Prominent Patent Pooler Facing Department of Justice Inquiry?


It was only a matter of time before patent shops, patent poolers, patent holding companies faced antitrust scrutiny, though it’s difficult to assess why MPEG-LA executives should be losing any sleep this early in the game.

MPEG-LA collects patents in the video sharing space and licenses those patents back to Apple, Microsoft, Adobe, etc. It is reported that pool contains some 200 patents. With YouTube and Android, Google is a major player in video sharing, and they want to avoid the MPEG-LA toll booth. The key royalty-burdened software is H.264. Google has an alternative, VP8, which they feel is royalty free. Last year Google overspent (we thought) on a company called On2 ($150M, which is what happens to IP value when there is a strategic buyer), but it turns out that company claimed it had patent-free video sharing software, subsequently named WebM by Google, and offered up to the Open Source community for development. (Google needs developers to embrace this technology, because now it simply doesn’t measure up quality-wise to the H.264 standard, use of which, again, triggers a royalty to guess who.)
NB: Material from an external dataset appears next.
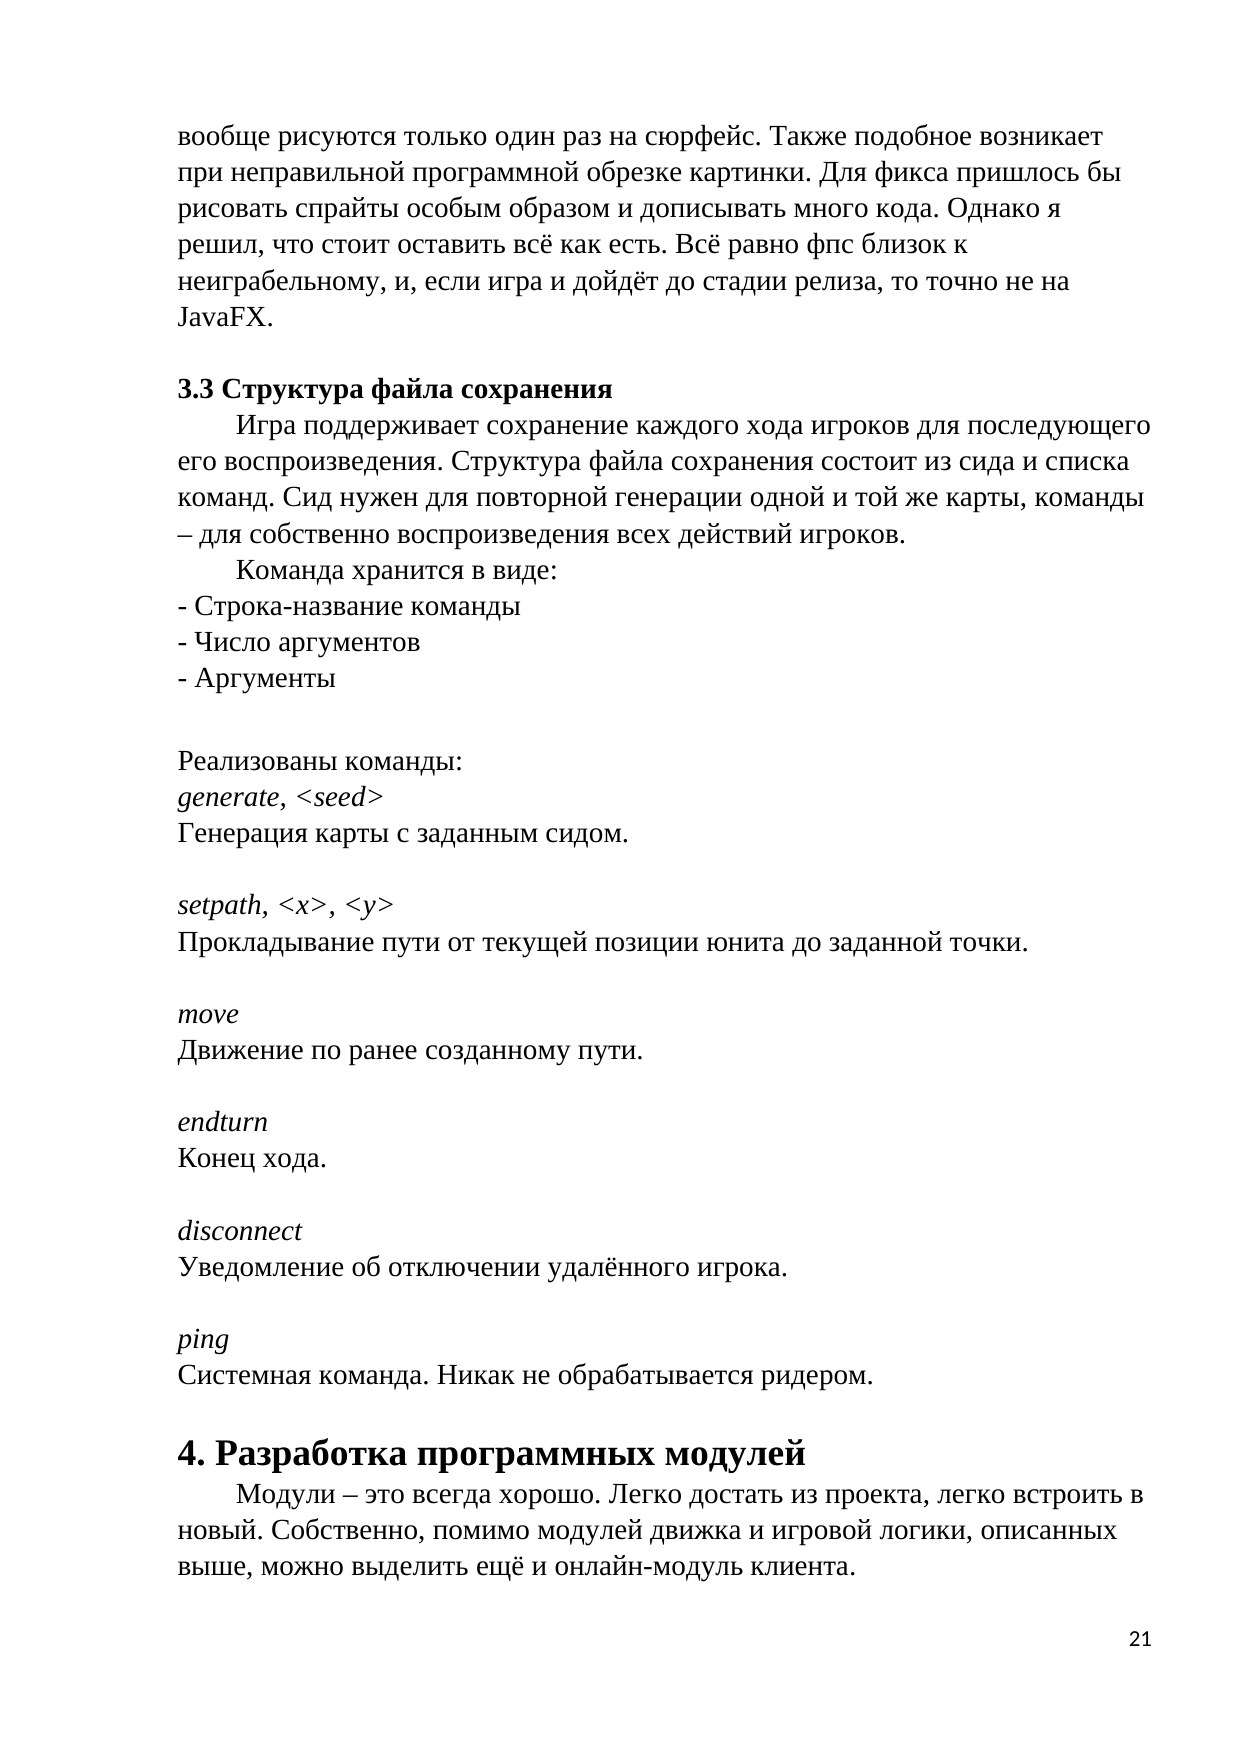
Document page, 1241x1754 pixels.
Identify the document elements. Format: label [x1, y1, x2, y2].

text [177, 743, 1152, 1618]
text [177, 118, 1152, 724]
In what is being positioned as “The fight for video on the net” by Fortune, MPEG-LA did not take kindly to this threat to their business model (I am resisting saying Google is On2 something) and is now scouring for patents that WebM may be infringing.  According to the Wall Street Journal, the MPEG-LA activity has attracted the Department of Justice.

It’s not the first antitrust probe against MPEG-LA. In May of 2010, Nero, a global computer software company located in Karlsbad, Germany (here is their suite of products), filed an antitrust suit against MPEG-LA, claiming it monopolistically added “non-essential patents to the MPEG-2 patent pool."
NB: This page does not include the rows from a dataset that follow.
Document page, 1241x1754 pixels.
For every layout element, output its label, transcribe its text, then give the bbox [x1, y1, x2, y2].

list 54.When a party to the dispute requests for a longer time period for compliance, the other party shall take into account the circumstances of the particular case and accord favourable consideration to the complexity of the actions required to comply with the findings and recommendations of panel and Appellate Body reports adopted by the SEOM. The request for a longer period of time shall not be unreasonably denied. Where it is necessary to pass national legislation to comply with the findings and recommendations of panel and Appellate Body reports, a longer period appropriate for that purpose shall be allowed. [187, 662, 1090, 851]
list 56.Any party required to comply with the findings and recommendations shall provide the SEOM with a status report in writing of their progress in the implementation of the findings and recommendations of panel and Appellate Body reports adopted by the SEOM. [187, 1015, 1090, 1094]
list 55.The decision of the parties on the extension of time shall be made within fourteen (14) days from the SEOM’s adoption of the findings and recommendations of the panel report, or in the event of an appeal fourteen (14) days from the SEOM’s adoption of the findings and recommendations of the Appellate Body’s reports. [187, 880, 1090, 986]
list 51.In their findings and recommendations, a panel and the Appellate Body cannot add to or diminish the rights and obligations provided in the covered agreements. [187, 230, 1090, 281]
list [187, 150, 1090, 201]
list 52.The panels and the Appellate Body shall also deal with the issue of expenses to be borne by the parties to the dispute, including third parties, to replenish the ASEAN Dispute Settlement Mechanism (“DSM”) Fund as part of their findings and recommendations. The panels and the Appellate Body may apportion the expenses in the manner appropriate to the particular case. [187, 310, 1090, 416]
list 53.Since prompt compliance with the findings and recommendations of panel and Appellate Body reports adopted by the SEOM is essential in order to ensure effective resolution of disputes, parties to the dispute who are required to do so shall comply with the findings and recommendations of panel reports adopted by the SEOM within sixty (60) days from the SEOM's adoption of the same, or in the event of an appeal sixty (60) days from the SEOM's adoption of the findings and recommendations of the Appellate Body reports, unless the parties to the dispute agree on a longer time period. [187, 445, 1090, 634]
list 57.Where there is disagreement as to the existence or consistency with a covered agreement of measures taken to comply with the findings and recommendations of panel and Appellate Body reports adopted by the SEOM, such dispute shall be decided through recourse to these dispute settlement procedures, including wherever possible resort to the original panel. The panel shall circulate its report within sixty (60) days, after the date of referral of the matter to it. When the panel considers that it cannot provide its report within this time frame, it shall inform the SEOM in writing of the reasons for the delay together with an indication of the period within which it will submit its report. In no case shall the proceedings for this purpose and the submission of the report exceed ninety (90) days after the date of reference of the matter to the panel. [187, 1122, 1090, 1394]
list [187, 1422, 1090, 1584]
This story is bigger than the “fight for video on the net.” It’s about the very nature of patent pools, the MPEG-LA business model.  MPEG-LA has 8 different patent pools in the video sharing space.
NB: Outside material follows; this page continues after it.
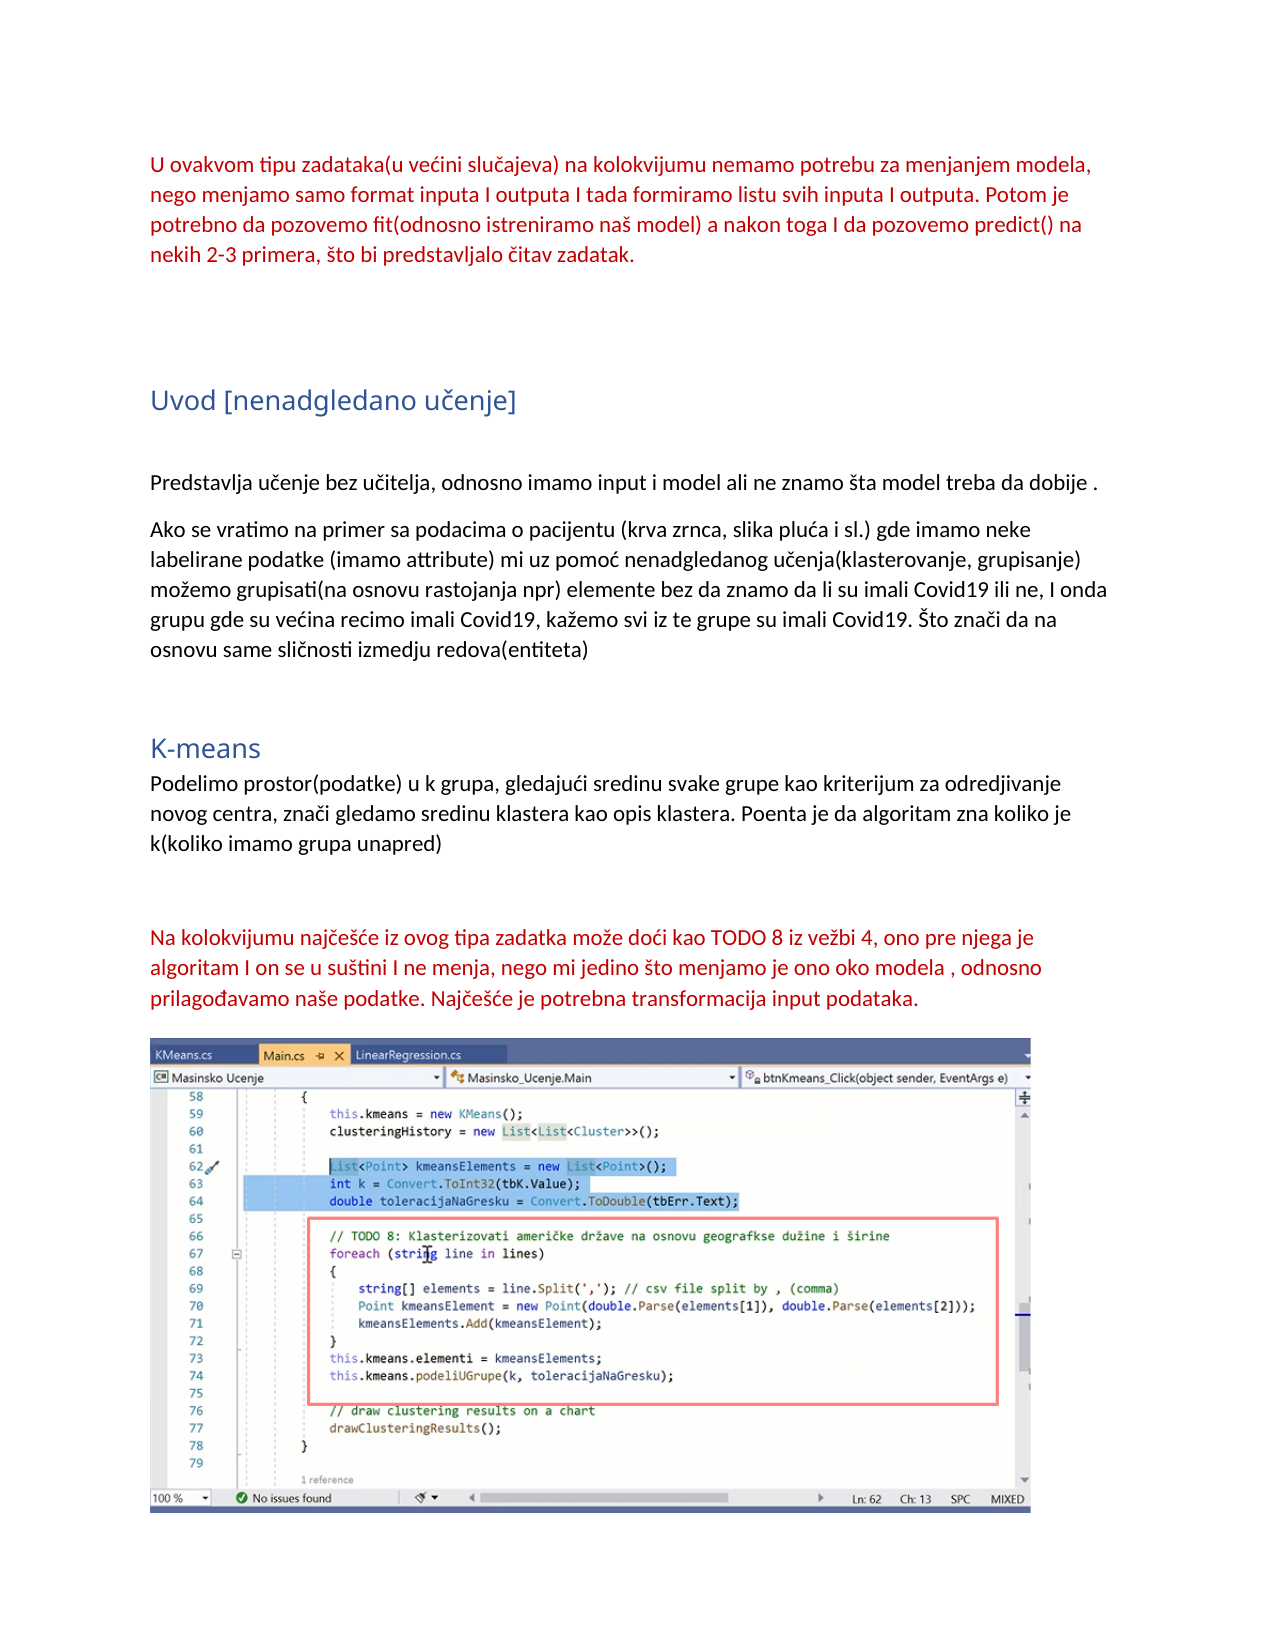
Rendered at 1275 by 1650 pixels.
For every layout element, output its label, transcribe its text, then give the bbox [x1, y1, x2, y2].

However, patent pools are planned for these industries:

       Molecular Diagnostics

       Chemical

       Consumer Electronics

       eCommerce

       Education

       Energy

       Environment

       Healthcare and Biotechnology

       Manufacturing and Materials

       Transportation and

       Wireless Technology

In effect, MPEG-LA adds value to an owner’s IP.  Much as Copyright Clearing Center managed the IP of many, making each more valuable to the owner by distributing royalty income where likely none would be derived otherwise, MPEG-LA brings resources to managing and protecting IP rights, and strength by packaging individual parts to make a viable whole.  In other words, as work-arounds must be difficult and expensive to engineer when you keep running into another patent, the Gestalt of the model is that the whole is greater than the sum of its parts.

This is not to say the toll-paying is not expensive and intrusive, or that the motives of the patent pool parlayer are all noble. For the valuator and the inventor, there is yet another way to realize the value of IP.